A White House statement took this opportunity to promote progressive tax reform.

"The President believes we must reform our tax system which is why he has proposed policies like the Buffett Rule that would ask the wealthiest Americans to pay their fair share while protecting families making under $250,000 from seeing their taxes go up," said the statement.

Under the right system, it continued, Obama should actually be paying more. "Under the President's own tax proposals, including the expiration of the high-income tax cuts and limitations on the value of tax preferences for high-income households, he would pay more in taxes while ensuring we cut taxes for the middle class and those trying to get in it."

Tax reform has become a powerful talking point in the lead-up to the November election. Faced with presumptive Republican candidate Mitt Romney, who has been criticized for seeming out of touch with average Americans, Obama knows that touting progressive tax rates gives him the populist edge.
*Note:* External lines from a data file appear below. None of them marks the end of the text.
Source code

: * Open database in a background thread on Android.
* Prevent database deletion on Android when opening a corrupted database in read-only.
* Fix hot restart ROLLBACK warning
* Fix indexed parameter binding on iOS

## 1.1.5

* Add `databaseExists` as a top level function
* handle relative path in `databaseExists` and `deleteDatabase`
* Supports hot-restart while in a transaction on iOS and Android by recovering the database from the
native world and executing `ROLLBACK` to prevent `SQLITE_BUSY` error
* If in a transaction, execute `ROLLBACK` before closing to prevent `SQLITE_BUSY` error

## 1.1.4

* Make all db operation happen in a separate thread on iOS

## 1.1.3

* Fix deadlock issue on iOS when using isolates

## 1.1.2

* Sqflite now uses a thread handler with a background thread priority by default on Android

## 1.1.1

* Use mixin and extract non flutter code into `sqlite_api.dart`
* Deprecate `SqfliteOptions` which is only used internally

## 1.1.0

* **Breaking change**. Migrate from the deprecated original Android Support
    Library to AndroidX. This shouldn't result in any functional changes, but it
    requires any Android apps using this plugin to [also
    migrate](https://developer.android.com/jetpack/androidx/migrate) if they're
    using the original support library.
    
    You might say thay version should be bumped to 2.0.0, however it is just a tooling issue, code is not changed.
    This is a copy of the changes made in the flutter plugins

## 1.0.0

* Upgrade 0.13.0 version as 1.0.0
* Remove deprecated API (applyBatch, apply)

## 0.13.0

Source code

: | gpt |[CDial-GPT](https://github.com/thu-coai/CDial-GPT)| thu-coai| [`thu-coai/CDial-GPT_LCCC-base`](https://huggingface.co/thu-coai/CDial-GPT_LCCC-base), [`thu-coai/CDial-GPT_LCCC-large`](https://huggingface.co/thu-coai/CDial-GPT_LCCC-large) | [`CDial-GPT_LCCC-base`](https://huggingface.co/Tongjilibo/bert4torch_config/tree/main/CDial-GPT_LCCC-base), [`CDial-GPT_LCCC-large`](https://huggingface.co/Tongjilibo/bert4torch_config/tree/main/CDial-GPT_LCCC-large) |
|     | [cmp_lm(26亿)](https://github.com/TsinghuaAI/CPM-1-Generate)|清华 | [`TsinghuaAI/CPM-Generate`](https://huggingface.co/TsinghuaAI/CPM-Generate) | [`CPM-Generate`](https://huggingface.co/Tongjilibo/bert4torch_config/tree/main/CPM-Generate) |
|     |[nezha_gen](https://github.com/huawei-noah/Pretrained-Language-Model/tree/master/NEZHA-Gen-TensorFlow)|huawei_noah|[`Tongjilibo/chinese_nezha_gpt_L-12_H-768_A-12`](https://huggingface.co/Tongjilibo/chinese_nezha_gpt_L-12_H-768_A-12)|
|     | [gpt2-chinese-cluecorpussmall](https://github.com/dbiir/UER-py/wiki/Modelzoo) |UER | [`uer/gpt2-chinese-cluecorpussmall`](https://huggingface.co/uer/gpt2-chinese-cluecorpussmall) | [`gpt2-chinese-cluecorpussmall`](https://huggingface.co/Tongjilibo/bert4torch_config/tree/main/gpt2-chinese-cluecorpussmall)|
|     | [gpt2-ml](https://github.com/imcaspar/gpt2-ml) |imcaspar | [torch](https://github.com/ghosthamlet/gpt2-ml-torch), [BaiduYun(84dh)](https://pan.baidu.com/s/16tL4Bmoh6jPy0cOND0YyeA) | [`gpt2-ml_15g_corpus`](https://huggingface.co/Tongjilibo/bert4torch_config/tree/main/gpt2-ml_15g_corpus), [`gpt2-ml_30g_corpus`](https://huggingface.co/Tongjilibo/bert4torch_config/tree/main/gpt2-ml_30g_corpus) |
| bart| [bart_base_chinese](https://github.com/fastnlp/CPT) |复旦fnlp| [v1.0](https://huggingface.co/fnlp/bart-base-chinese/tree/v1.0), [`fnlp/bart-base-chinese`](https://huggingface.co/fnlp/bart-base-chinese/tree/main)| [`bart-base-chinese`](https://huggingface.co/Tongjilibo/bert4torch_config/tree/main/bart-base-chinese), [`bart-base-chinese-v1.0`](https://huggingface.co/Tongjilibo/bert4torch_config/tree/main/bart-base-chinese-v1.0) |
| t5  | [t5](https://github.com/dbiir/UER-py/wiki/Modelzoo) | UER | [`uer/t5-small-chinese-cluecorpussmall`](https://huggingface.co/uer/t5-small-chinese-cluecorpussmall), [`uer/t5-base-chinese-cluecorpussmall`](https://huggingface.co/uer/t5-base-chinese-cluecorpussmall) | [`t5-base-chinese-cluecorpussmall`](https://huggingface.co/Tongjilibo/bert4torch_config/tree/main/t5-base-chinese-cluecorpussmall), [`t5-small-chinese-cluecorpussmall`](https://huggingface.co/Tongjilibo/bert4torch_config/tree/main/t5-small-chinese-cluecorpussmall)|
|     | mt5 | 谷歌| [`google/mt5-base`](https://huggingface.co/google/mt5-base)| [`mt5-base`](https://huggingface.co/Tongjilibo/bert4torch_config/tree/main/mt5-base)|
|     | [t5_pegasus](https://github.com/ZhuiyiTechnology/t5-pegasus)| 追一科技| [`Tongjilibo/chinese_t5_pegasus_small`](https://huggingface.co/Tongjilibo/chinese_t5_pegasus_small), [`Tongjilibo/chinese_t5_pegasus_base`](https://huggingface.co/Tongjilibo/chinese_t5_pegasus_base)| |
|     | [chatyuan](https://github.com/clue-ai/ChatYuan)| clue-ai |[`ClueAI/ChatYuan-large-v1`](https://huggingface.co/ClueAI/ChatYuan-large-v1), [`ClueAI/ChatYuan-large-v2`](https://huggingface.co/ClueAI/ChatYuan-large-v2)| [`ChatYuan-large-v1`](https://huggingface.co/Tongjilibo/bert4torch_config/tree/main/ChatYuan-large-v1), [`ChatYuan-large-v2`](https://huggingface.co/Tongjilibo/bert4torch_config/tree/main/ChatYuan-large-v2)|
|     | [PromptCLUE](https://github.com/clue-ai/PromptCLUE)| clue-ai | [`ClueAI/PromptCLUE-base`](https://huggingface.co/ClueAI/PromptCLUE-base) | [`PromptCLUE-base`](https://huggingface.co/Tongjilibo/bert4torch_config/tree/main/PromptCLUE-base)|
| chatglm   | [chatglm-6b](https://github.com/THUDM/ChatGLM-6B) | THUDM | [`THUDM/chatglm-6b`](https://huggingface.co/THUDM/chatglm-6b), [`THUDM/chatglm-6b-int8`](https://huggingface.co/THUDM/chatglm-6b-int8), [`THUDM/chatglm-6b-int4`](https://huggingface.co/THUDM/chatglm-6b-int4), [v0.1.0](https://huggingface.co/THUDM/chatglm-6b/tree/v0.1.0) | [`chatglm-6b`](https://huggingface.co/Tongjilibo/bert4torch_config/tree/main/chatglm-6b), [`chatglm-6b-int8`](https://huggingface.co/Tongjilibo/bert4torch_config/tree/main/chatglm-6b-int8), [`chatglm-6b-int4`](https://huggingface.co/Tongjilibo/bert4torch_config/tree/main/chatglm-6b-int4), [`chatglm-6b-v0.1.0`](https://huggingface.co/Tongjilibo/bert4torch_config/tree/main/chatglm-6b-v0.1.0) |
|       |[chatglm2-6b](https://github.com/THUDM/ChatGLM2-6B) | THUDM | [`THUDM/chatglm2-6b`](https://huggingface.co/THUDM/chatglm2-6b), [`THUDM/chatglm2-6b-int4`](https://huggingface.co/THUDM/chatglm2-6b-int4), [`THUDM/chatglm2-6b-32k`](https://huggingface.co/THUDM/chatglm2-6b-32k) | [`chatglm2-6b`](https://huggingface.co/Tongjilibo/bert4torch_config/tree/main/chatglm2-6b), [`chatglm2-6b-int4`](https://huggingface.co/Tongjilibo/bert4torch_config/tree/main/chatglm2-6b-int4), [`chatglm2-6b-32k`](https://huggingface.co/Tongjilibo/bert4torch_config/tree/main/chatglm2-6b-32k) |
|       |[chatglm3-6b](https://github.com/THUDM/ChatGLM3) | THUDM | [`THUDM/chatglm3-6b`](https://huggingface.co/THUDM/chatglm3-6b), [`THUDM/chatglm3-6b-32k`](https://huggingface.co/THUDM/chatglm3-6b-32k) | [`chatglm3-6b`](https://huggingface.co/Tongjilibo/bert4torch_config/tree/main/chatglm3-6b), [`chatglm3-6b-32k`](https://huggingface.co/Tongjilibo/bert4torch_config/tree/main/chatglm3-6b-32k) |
"[Romney] thinks millionaires and billionaires should keep paying lower tax rates than middle-class families. In fact, Romney himself isn't paying his fair share," said a statement from the Obama campaign. Tax forms released by the Romney campaign show that he made over $21 million in 2010 and paid only about 13 percent of that in taxes.

To address this issue, Obama has been lately touting a piece of legislation called the Buffett Rule. It's named for billionaire investor Warren Buffett, who argued in a New York Times opinion piece last year that the federal government should be taxing him more.

The White House agrees that federal tax code changes over the past few decades have overwhelmingly favored the richest Americans, so that millionaires and billionaires now enjoy some of the lowest federal tax rates in American history. The middle class, on the other hand, has actually seen an increase in tax rates since 1960.

The Buffett Rule would require those making $1 million or more per year to pay a minimum federal tax rate of 30 percent on all income. This would close a giant loophole created by low tax rates on long-term capital gains, a major source of income for America's most wealthy. A piece of legislation that would enforce this rule is currently awaiting a vote in Senate.

The bill could raise federal revenues by about $46.7 billion over the next ten years, according to the Joint Committee on Taxation. Critics say this would have little effect on our national deficit; furthermore, most analysts agree that the bill has little to no chance of passing the House of Representatives in the first place. Some have called the Buffett Rule a politically-motivated gimmick, which Obama has denied.

A bigger opportunity for tax reform will come up at the end of this year, when Bush-era tax cuts for those making $250,000 or more are set to expire. If Obama can convince fiscal conservatives to allow this to occur, federal taxes will become more progressive and government revenues would increase by about $800 billion over the next decade.